> How to complete this task: Find every line in the items below that contains the word "responsividade". Copy each of those lines.

Saved data entries:
######

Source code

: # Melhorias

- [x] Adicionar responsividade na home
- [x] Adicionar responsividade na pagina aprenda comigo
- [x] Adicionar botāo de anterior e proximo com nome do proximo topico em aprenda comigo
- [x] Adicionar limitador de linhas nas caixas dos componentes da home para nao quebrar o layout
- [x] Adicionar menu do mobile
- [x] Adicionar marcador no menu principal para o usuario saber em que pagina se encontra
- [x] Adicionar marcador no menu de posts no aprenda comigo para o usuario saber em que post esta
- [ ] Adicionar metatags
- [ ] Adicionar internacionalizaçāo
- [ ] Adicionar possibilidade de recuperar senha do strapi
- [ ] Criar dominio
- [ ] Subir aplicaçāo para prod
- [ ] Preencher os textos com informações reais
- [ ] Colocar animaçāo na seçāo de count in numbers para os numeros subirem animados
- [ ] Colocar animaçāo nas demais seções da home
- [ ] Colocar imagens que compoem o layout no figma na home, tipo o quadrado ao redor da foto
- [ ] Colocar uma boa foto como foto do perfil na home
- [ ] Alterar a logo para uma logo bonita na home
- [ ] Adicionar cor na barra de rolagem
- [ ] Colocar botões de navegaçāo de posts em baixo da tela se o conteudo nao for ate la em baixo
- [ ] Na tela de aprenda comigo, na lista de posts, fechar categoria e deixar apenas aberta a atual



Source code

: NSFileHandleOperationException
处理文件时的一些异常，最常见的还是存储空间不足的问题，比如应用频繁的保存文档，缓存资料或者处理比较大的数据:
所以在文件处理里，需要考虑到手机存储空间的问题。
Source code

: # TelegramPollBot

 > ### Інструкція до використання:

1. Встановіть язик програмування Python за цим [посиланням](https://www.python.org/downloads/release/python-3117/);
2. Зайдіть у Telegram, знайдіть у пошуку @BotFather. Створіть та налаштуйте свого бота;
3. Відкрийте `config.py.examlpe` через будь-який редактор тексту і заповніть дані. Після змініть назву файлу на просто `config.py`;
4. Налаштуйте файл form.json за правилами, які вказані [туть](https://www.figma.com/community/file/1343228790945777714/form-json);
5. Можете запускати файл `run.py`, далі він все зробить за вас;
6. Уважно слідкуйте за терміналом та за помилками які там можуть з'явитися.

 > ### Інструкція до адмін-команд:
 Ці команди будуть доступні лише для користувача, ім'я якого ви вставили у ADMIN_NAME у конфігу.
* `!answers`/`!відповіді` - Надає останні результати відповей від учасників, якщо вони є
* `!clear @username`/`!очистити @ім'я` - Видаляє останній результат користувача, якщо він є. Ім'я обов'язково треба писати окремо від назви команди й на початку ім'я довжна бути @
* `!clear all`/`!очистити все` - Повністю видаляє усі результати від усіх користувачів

######

> Output below:
- [x] Adicionar responsividade na home
- [x] Adicionar responsividade na pagina aprenda comigo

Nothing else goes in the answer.